# ASSIGNMENT
A single number is required: how many lines below include the string "bottle".

# DATA SUPPLIED
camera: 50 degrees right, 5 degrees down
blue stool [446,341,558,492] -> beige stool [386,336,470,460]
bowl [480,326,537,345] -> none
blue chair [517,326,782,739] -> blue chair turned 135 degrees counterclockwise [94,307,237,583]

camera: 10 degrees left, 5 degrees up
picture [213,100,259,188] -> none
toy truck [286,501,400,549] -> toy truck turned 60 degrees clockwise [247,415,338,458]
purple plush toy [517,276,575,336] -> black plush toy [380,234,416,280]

---

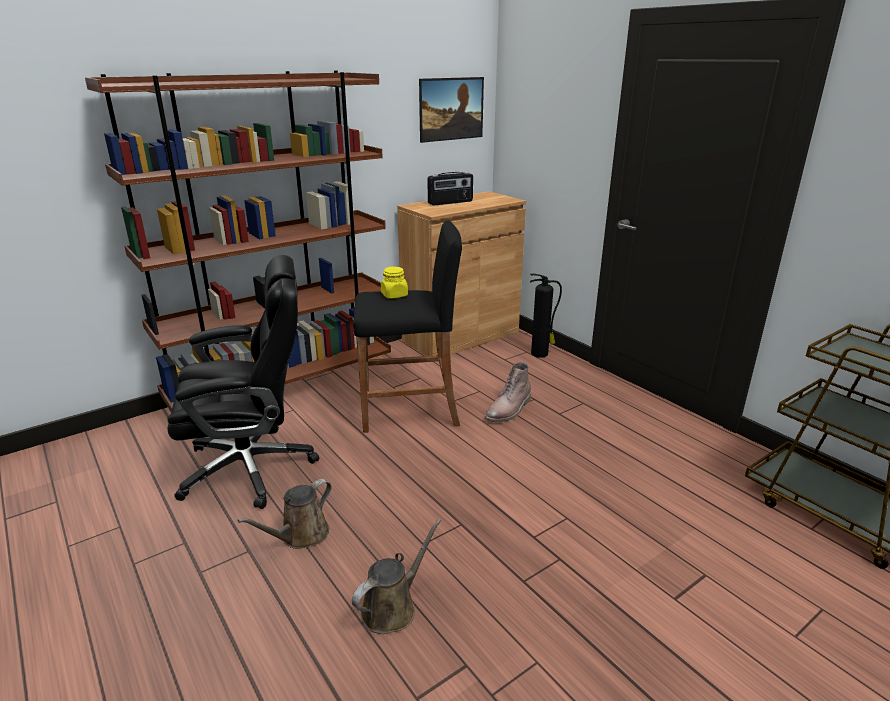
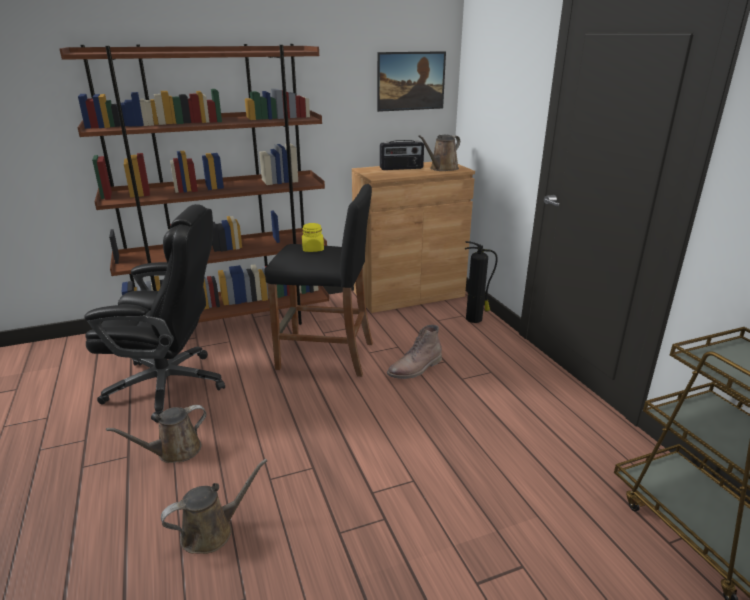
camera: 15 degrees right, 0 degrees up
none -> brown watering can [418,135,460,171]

...

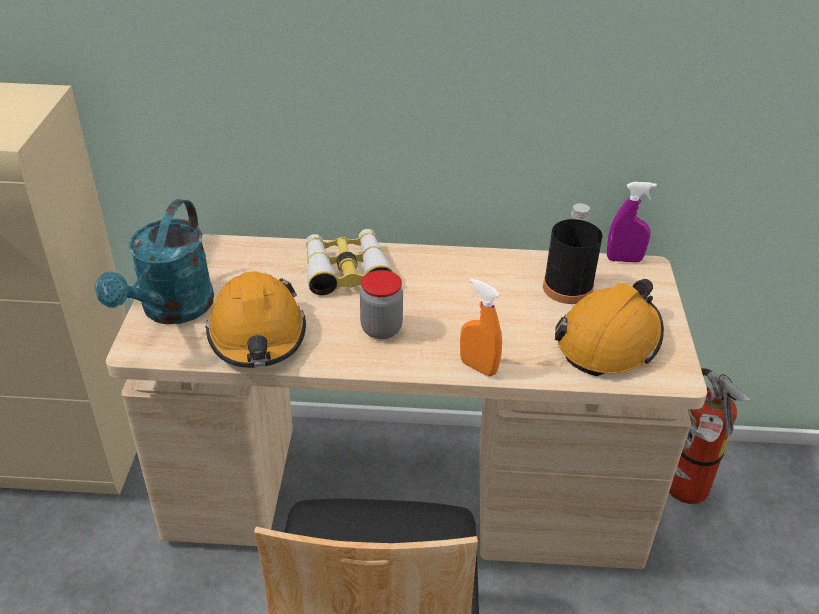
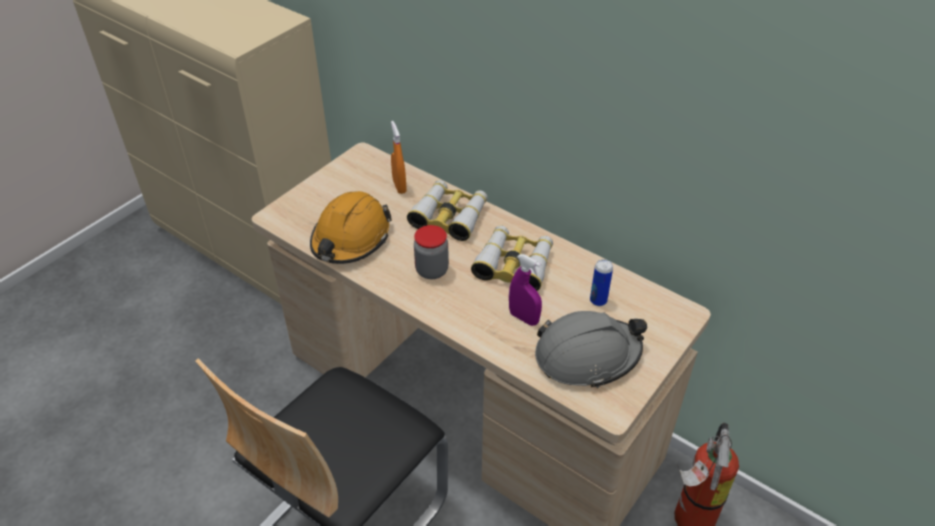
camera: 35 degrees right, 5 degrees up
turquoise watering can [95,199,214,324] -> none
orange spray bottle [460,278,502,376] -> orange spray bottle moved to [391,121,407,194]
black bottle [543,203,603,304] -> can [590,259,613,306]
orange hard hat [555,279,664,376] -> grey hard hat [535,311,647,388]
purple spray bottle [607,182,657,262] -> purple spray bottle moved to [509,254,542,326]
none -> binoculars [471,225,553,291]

# ANSWER FOR THIS EXERCISE
3